(Entrées de la collection)
--- --- ---
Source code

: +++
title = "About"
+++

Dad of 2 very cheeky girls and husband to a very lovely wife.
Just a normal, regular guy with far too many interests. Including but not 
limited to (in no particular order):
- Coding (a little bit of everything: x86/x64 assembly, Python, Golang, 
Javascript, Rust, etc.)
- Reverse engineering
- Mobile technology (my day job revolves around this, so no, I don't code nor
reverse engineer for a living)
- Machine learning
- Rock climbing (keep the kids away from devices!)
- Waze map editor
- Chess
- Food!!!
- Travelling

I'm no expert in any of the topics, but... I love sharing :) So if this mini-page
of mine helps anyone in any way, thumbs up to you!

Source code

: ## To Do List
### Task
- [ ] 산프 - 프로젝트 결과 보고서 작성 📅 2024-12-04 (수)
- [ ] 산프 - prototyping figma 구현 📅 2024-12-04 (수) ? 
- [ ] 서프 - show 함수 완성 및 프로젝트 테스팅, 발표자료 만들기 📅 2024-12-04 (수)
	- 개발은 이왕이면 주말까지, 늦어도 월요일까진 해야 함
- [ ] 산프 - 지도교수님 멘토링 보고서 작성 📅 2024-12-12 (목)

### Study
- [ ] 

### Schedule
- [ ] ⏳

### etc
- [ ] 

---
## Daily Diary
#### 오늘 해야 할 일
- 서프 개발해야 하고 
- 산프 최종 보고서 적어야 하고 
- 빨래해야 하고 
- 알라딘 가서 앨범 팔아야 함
--- --- ---
Présentation de l'exercice — Recopiez à l'identique les lignes des données, en commençant par celle qui contient « I'm no expert » et en terminant à la fin des données, les deux bornes comprises.

Réponse écrite —
I'm no expert in any of the topics, but... I love sharing :) So if this mini-page
of mine helps anyone in any way, thumbs up to you!

Source code

: ## To Do List
### Task
- [ ] 산프 - 프로젝트 결과 보고서 작성 📅 2024-12-04 (수)
- [ ] 산프 - prototyping figma 구현 📅 2024-12-04 (수) ? 
- [ ] 서프 - show 함수 완성 및 프로젝트 테스팅, 발표자료 만들기 📅 2024-12-04 (수)
	- 개발은 이왕이면 주말까지, 늦어도 월요일까진 해야 함
- [ ] 산프 - 지도교수님 멘토링 보고서 작성 📅 2024-12-12 (목)

### Study
- [ ] 

### Schedule
- [ ] ⏳

### etc
- [ ] 

---
## Daily Diary
#### 오늘 해야 할 일
- 서프 개발해야 하고 
- 산프 최종 보고서 적어야 하고 
- 빨래해야 하고 
- 알라딘 가서 앨범 팔아야 함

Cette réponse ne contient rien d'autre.